#### [TEXT PROVIDED]
----------------

Your file server must keep state for all clients and all files, so that global state must be synchronized across all connections (and threads).










Extension B: (+20%)

In order to provide greater bandwidth for 'large' file transfers, your file server will multiplex 'large' reads and writes over multiple connections. For these purposes, we'll consider 'large' to be any operation that requires more than 2K (2^11) bytes. For instance, doing a 8K read would result in a 4-connection multiplex, with 2K segments of the file being processed by 4 different fileserver threads and going over 4 different sockets from the file server to your client library.




To handle 'large' reads, your fileserver should send a configuration message, instead of a data response, to your library informing it how many multi-read connections will be made, which ports the connections will come in on, and which segment of the file will be sent over each port (i.e. port 9123 will get the first 2K, 9124 the second, 9125 the third and 9126 the last).




You shouldn't have more than 10 sockets open over all multiplexed connections. If a client asks to do a 1MB write, it will have at most 10 multiplexed sockets. If a client asks to do a 1MB write and 9 of the multiplexed sockets are in use, it still gets only one socket to send its entire 1MB write over.










Extension C: (+15%)

Your fileserver should queue up operations per file. There should be one queue of operations that is shared between all your fileserver's worker threads for each file that is being currently accessed. Any request that can not currently be serviced does not result in a error, but is reinserted at the front of the queue so that it is serviced as soon as possible.

----------------

#### [WORK ITEM]
Write the next part of the file server assignment above, picking up right after its last sentence.

#### [RECORD EXTRACTS]
----------------

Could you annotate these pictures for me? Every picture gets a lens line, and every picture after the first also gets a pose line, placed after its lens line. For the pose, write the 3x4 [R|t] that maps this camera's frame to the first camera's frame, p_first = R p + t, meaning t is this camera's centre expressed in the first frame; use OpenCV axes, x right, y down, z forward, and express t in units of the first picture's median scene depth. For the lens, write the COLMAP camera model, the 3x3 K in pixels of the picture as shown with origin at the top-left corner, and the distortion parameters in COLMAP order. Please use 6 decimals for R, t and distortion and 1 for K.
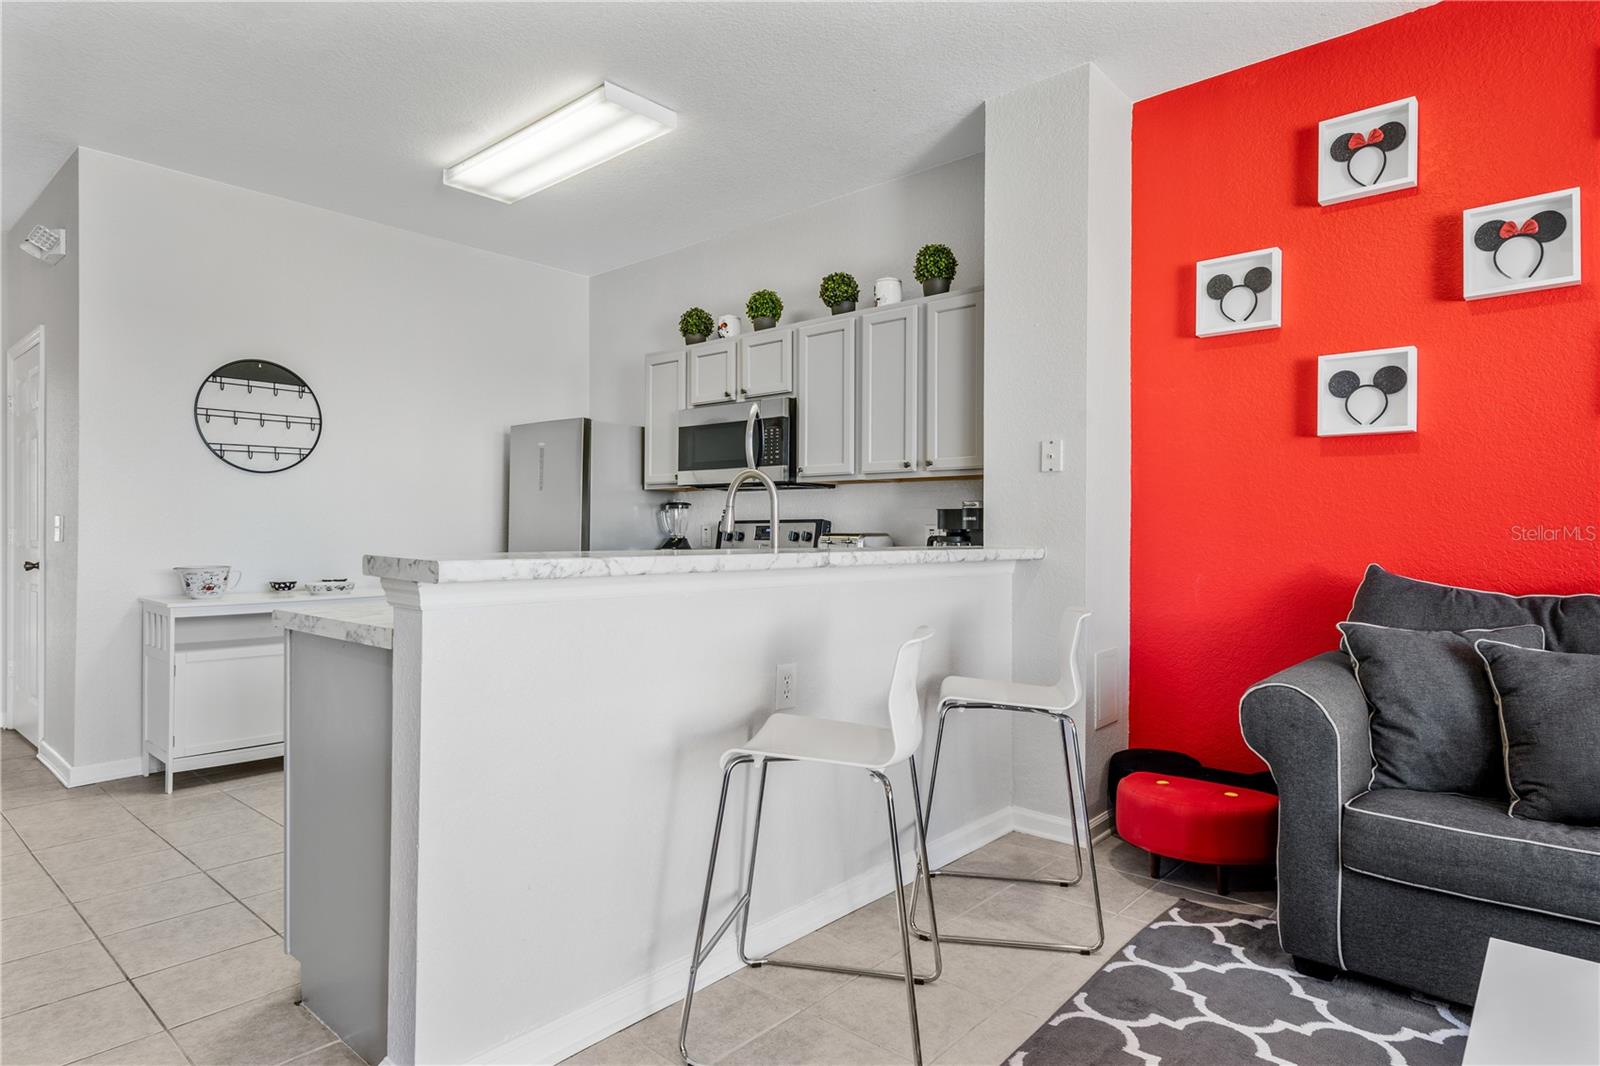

----------------

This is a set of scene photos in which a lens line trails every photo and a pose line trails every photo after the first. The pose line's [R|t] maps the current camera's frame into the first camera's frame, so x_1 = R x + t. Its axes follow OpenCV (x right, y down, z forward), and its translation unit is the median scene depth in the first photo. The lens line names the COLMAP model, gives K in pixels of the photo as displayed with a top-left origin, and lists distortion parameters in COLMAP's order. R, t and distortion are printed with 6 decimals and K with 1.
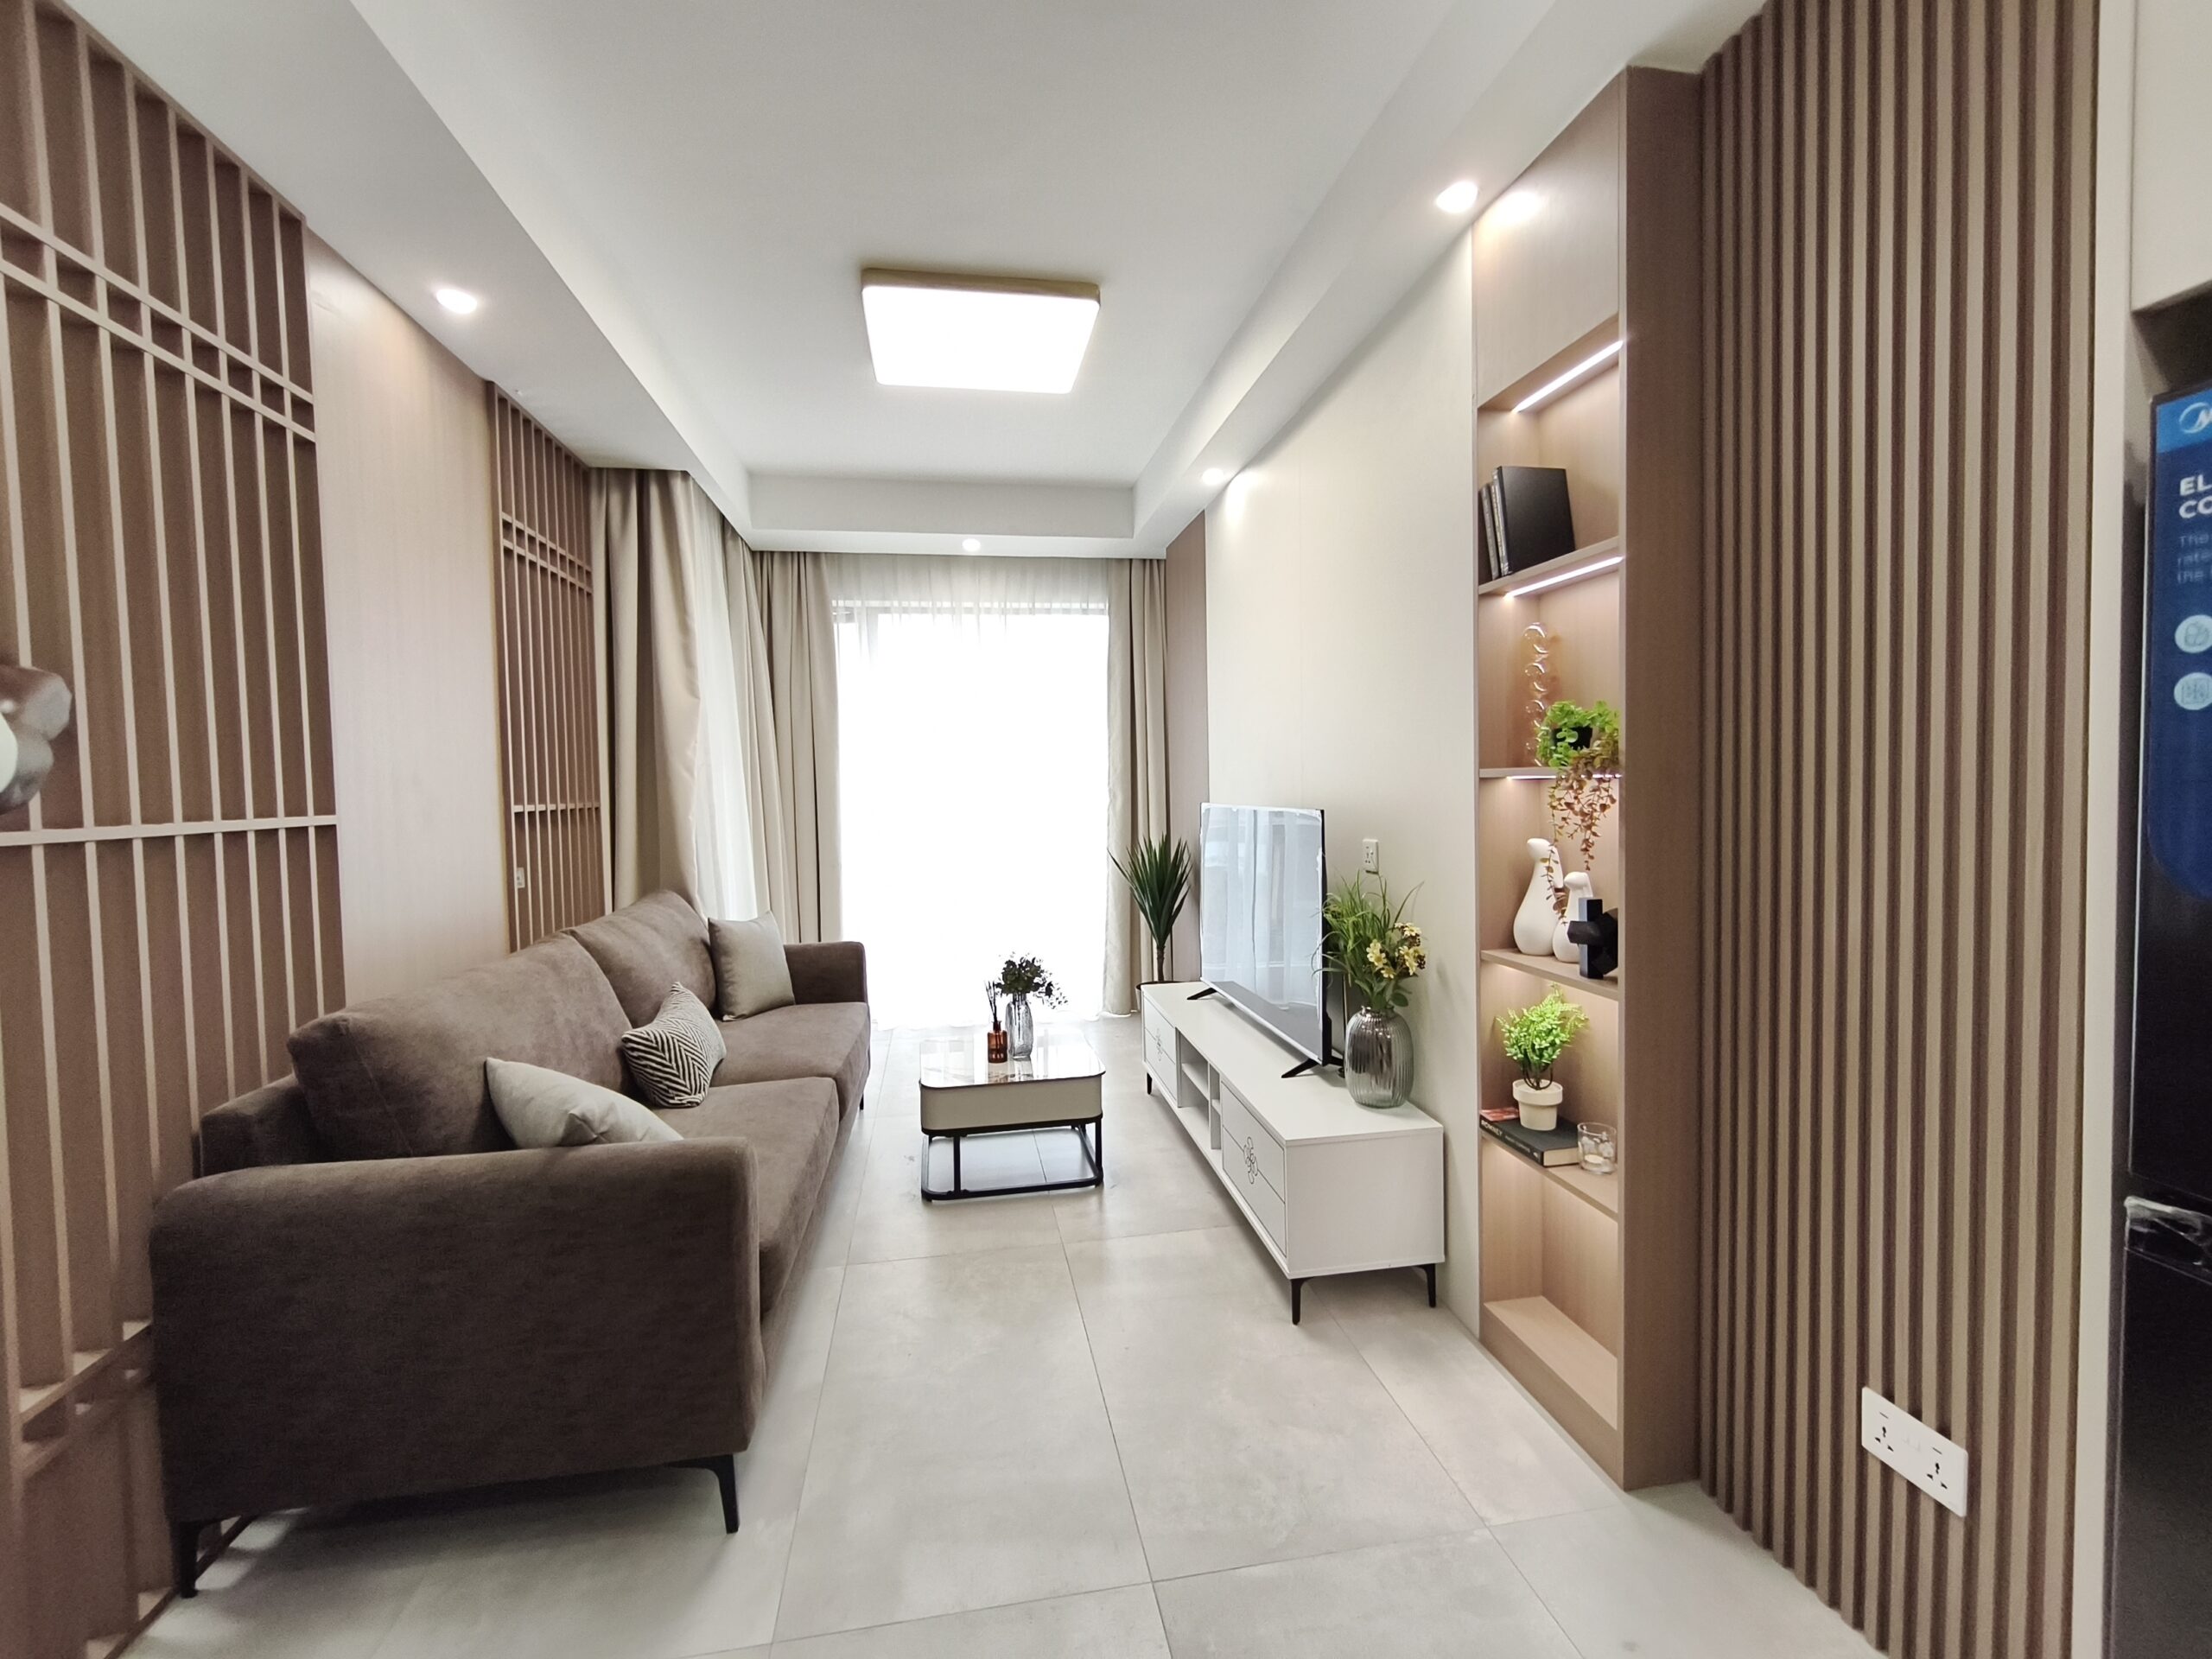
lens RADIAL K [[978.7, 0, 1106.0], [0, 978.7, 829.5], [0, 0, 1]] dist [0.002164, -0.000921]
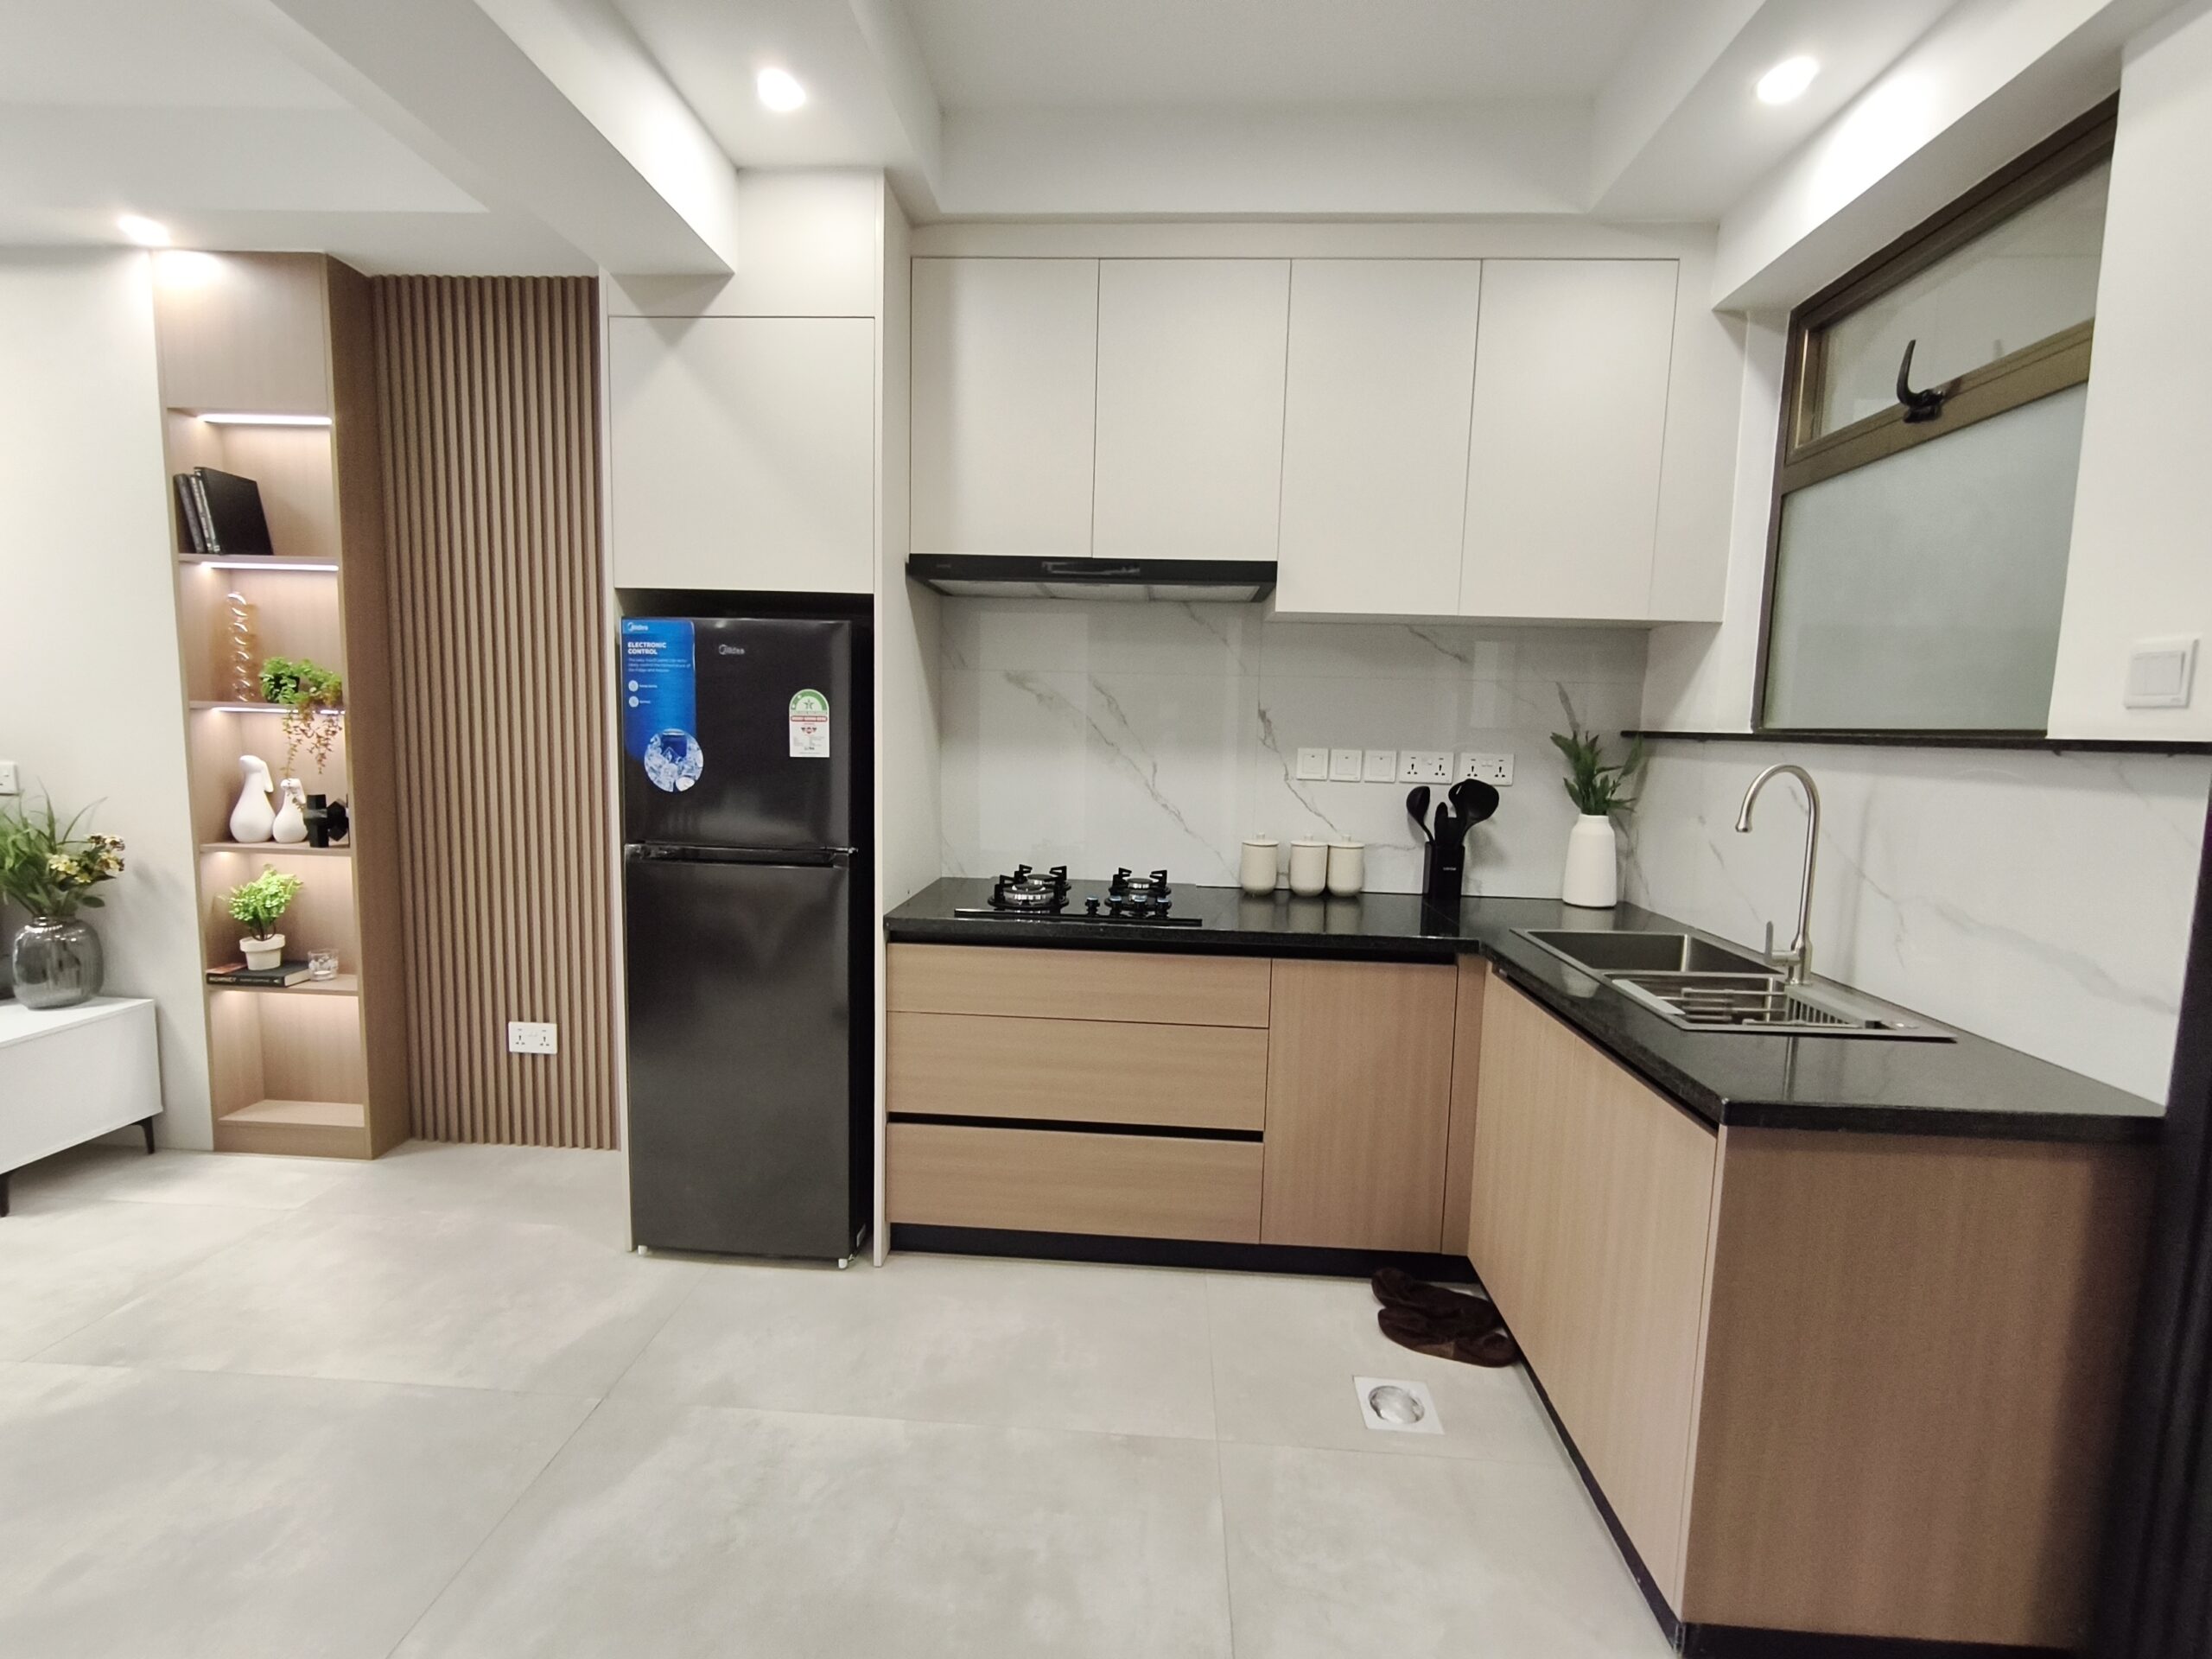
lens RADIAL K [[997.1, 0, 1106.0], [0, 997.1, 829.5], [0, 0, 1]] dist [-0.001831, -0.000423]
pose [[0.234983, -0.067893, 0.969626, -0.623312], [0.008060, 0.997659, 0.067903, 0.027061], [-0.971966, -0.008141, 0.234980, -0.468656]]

----------------

#### [ANSWER BELOW]
For instance, if a client wants to open a file in transaction mode that is already open, your file server should requeue that request and the thread that is handling that request should periodically check to see if that file is closed (or it should block on the command, and be informed when the file is closed). Once the file has been closed, the transaction mode request is next in the queue, and should succeed.




Only requests that can not be serviced due to policy rules (opening in transaction mode twice, opening with write permission in exclusive mode twice, etc.) should be requeued because they might eventually succeed. If a request results in a filesystem error, for instance trying to open a file that does not exist, that request can not ever be successful, and should not be requeued. It should immediately send a message to the the library with an appropriate error code.

Extension D: (+15%)

In order to keep from holding open queued connections around forever, you should implement a monitor thread. Once every three seconds, you should have a monitor thread wake up and, for each file service queue, lock it and examine its contents. If any request has been waiting for more than 2 seconds, the monitor thread should invalidate it. The worker thread hosting the request should dequeue the it and send an appropriate error status and errno to the client library (e.g. a 'would block' errno and 'timeout' h_errno is appropriate).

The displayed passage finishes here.